The Role: Critical to achieving DueDil's vision is our ability to combine multiple disparate data sources from different providers into a unified view of companies and the people who run them. This requires us to develop web crawlers, automated matching algorithms, machine learning models and complex ETL processes to tie all these components together. As a Senior Data Engineer, you'll be expected to enhance and expand our data processing toolset to support our international expansion effort, while maintaining quality and reliability of our existing data products and services. This will mean dealing with challenges such as order of magnitude increases in data volumes, assessing quality of data from multiple suppliers and building pipelines to match and extract valuable insight from these datasets.

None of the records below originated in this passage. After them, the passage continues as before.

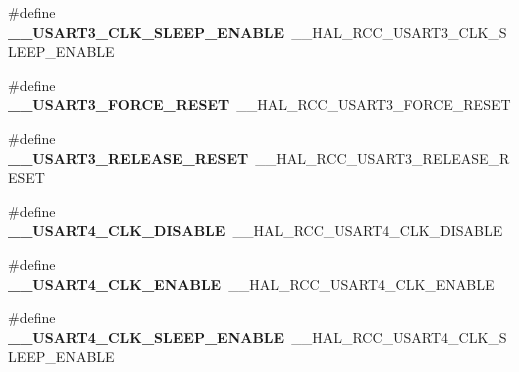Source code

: \begin{DoxyCompactItemize}
\item 
\#define {\bfseries \+\_\+\+\_\+\+U\+S\+A\+R\+T3\+\_\+\+C\+L\+K\+\_\+\+S\+L\+E\+E\+P\+\_\+\+E\+N\+A\+B\+LE}~\+\_\+\+\_\+\+H\+A\+L\+\_\+\+R\+C\+C\+\_\+\+U\+S\+A\+R\+T3\+\_\+\+C\+L\+K\+\_\+\+S\+L\+E\+E\+P\+\_\+\+E\+N\+A\+B\+LE\hypertarget{group___h_a_l___r_c_c___aliased_gad2b6888f9a8ef85b727f7eabf6501d2f}{}\label{group___h_a_l___r_c_c___aliased_gad2b6888f9a8ef85b727f7eabf6501d2f}

\item 
\#define {\bfseries \+\_\+\+\_\+\+U\+S\+A\+R\+T3\+\_\+\+F\+O\+R\+C\+E\+\_\+\+R\+E\+S\+ET}~\+\_\+\+\_\+\+H\+A\+L\+\_\+\+R\+C\+C\+\_\+\+U\+S\+A\+R\+T3\+\_\+\+F\+O\+R\+C\+E\+\_\+\+R\+E\+S\+ET\hypertarget{group___h_a_l___r_c_c___aliased_ga4f128e1456098323bd12668d7c934522}{}\label{group___h_a_l___r_c_c___aliased_ga4f128e1456098323bd12668d7c934522}

\item 
\#define {\bfseries \+\_\+\+\_\+\+U\+S\+A\+R\+T3\+\_\+\+R\+E\+L\+E\+A\+S\+E\+\_\+\+R\+E\+S\+ET}~\+\_\+\+\_\+\+H\+A\+L\+\_\+\+R\+C\+C\+\_\+\+U\+S\+A\+R\+T3\+\_\+\+R\+E\+L\+E\+A\+S\+E\+\_\+\+R\+E\+S\+ET\hypertarget{group___h_a_l___r_c_c___aliased_gaab6dbb36cc19bb8ec325c5236fa8effe}{}\label{group___h_a_l___r_c_c___aliased_gaab6dbb36cc19bb8ec325c5236fa8effe}

\item 
\#define {\bfseries \+\_\+\+\_\+\+U\+S\+A\+R\+T4\+\_\+\+C\+L\+K\+\_\+\+D\+I\+S\+A\+B\+LE}~\+\_\+\+\_\+\+H\+A\+L\+\_\+\+R\+C\+C\+\_\+\+U\+S\+A\+R\+T4\+\_\+\+C\+L\+K\+\_\+\+D\+I\+S\+A\+B\+LE\hypertarget{group___h_a_l___r_c_c___aliased_gac6106654699e6d24b5d4c59830b55923}{}\label{group___h_a_l___r_c_c___aliased_gac6106654699e6d24b5d4c59830b55923}

\item 
\#define {\bfseries \+\_\+\+\_\+\+U\+S\+A\+R\+T4\+\_\+\+C\+L\+K\+\_\+\+E\+N\+A\+B\+LE}~\+\_\+\+\_\+\+H\+A\+L\+\_\+\+R\+C\+C\+\_\+\+U\+S\+A\+R\+T4\+\_\+\+C\+L\+K\+\_\+\+E\+N\+A\+B\+LE\hypertarget{group___h_a_l___r_c_c___aliased_gaf3e74387a8d428bfc2251ce0b4ca795c}{}\label{group___h_a_l___r_c_c___aliased_gaf3e74387a8d428bfc2251ce0b4ca795c}

\item 
\#define {\bfseries \+\_\+\+\_\+\+U\+S\+A\+R\+T4\+\_\+\+C\+L\+K\+\_\+\+S\+L\+E\+E\+P\+\_\+\+E\+N\+A\+B\+LE}~\+\_\+\+\_\+\+H\+A\+L\+\_\+\+R\+C\+C\+\_\+\+U\+S\+A\+R\+T4\+\_\+\+C\+L\+K\+\_\+\+S\+L\+E\+E\+P\+\_\+\+E\+N\+A\+B\+LE\hypertarget{group___h_a_l___r_c_c___aliased_gae998f7bc7193852b391c17b3d919dc6b}{}\label{group___h_a_l___r_c_c___aliased_gae998f7bc7193852b391c17b3d919dc6b}


\end{DoxyCompactItemize}

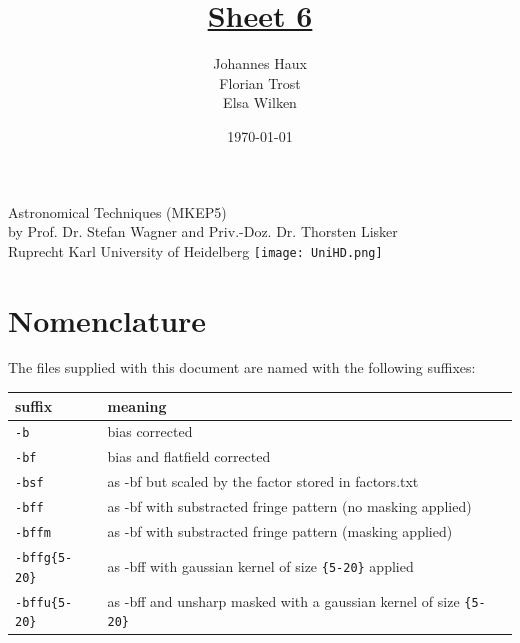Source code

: \documentclass[11pt,a4paper,twoside]{article}
\title{\LARGE \underline {Sheet 6}}
\author{Johannes Haux \\ Florian Trost \\ Elsa Wilken}
\date{\today}
\begin{document}
\maketitle
\thispagestyle{empty}

\begin{center}
  Astronomical Techniques (MKEP5) \\
  \baselineskip35pt
  by Prof. Dr. Stefan Wagner and Priv.-Doz. Dr. Thorsten Lisker \\
  \baselineskip60pt
  Ruprecht Karl University of Heidelberg
\vskip 40pt
\texttt{[image: UniHD.png]}

\end{center}

\newpage
\setcounter{page}{1}		%

\section*{Nomenclature}
The files supplied with this document are named with the following suffixes:
\begin{table}[h!]
\begin{tabular}{ll}\toprule
suffix          & meaning \\ \midrule
\verb+-b+       & bias corrected \\
\verb+-bf+      & bias and flatfield corrected	\\
\verb+-bsf+     & as -bf but scaled by the factor stored in factors.txt	\\
\verb+-bff+     & as -bf with substracted fringe pattern (no masking applied)	\\
\verb+-bffm+    & as -bf with substracted fringe pattern (masking applied)	\\
\verb+-bffg{5-20}+    & as -bff with gaussian kernel of size \verb+{5-20}+ applied	\\
\verb+-bffu{5-20}+    & as -bff and unsharp masked with a gaussian kernel of size \verb+{5-20}+	\\
\bottomrule
\end{tabular}
\end{table}
\end{document}
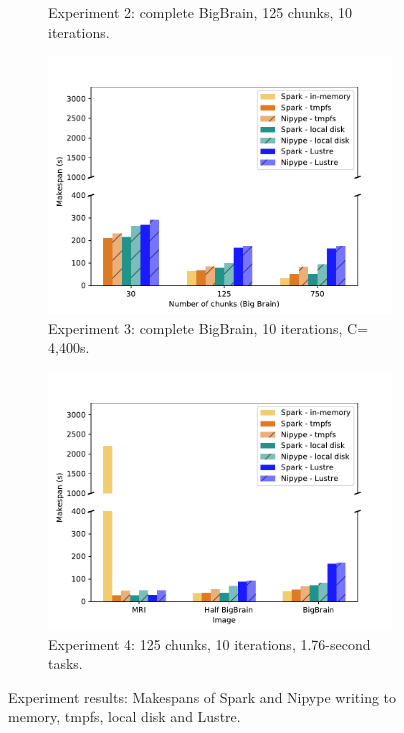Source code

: \begin{figure}
\begin{subfigure}{0.5\columnwidth}
    \caption{Experiment 2: complete BigBrain, 125 chunks, 10 iterations.}\label{fig:cputime}
\end{subfigure}
\begin{subfigure}{0.5\columnwidth}
    \centering
    \captionsetup{width=.85\linewidth}
    \includegraphics[width=\linewidth]{figures/part2-chp1/numchunks.pdf}
    \caption{Experiment 3: complete BigBrain, 10 iterations, C= 4,400s.}\label{fig:numchunks}
\end{subfigure}
\begin{subfigure}{0.5\columnwidth}
    \centering
    \captionsetup{width=.85\linewidth}
    \includegraphics[width=\linewidth]{figures/part2-chp1/datasize.pdf}
    \caption{Experiment 4: 125 chunks, 10 iterations, 1.76-second tasks.}\label{fig:datasize}
\end{subfigure}
\setlength{\belowcaptionskip}{-10pt}
\caption{Experiment results: Makespans of Spark and Nipype writing to memory, tmpfs, local disk and Lustre.}
\label{fig:results}
\end{figure}
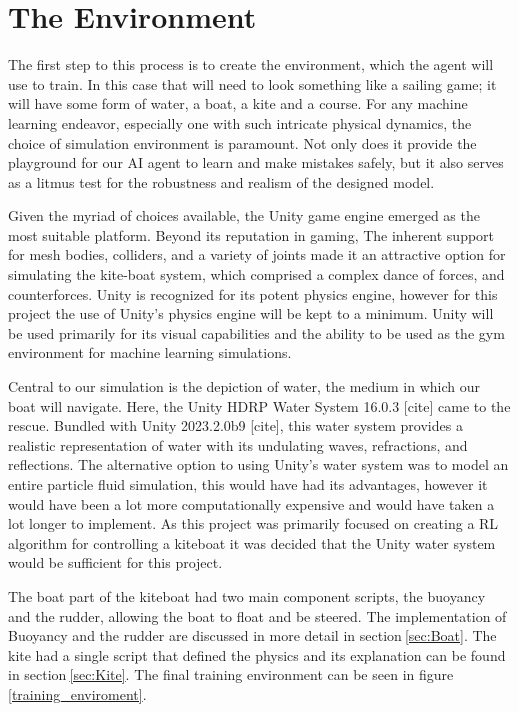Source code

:\section{The Environment}

The first step to this process is to create the environment, which the agent will use to train. In this case that will need to look something like a sailing game; it will have some form of water, a boat, a kite and a course. 
For any machine learning endeavor, especially one with such intricate physical dynamics, the choice of simulation environment is paramount. Not only does it provide the playground for our AI agent to learn and make mistakes safely, but it also serves as a litmus test for the robustness and realism of the designed model.

Given the myriad of choices available, the Unity game engine emerged as the most suitable platform. Beyond its reputation in gaming, 
The inherent support for mesh bodies, colliders, and a variety of joints made it an attractive option for simulating the kite-boat system, which comprised a complex dance of forces, and counterforces.
Unity is recognized for its potent physics engine, however for this project the use of Unity's physics engine will be kept to a minimum. Unity will be used primarily for its visual capabilities and the ability to be used as the gym environment for machine learning simulations. 

Central to our simulation is the depiction of water, the medium in which our boat will navigate. Here, the Unity HDRP Water System 16.0.3 [cite] came to the rescue. Bundled with Unity 2023.2.0b9 [cite], this water system provides a realistic representation of water with its undulating waves, refractions, and reflections. 
The alternative option to using Unity's water system was to model an entire particle fluid simulation, this would have had its advantages, however it would have been a lot more computationally expensive and would have taken a lot longer to implement. As this project was primarily focused on creating a RL algorithm for controlling a kiteboat it was decided that the Unity water system would be sufficient for this project.  

The boat part of the kiteboat had two main component scripts, the buoyancy and the rudder, allowing the boat to float and be steered. The implementation of Buoyancy and the rudder are discussed in more detail in section$~$\ref{sec:Boat}. The kite had a single script that defined the physics and its explanation can be found in section$~$\ref{sec:Kite}. The final training environment can be seen in figure$~$\ref{training_enviroment}.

You will be working in a team of experienced Data Engineers and Data Scientists building next generation tools and transforming the Fintech industry

We are looking for: 

  • Proven track record leading complex ETL and Data Infrastructure projects
  • Demonstrable ability working with high volume heterogeneous data with distributed systems such as Hadoop or Spark
  • Expert knowledge in one or more of the following languages – Python, Scala, Java
  • Strong understanding of data structures and algorithms
  • Deep knowledge of data modeling, data access, and data storage techniques
  • Familiarity with Unix systems, common command line tools e.g. grep, awk and source control tools e.g. git
  • Familiarity with Machine Learning

Our Tech Stack:

  • Python
  • Scala
  • Spark
  • Hadoop
  • Elasticsearch
  • PostgresQL
  • TinkerPop
  • Redis
  • Kafka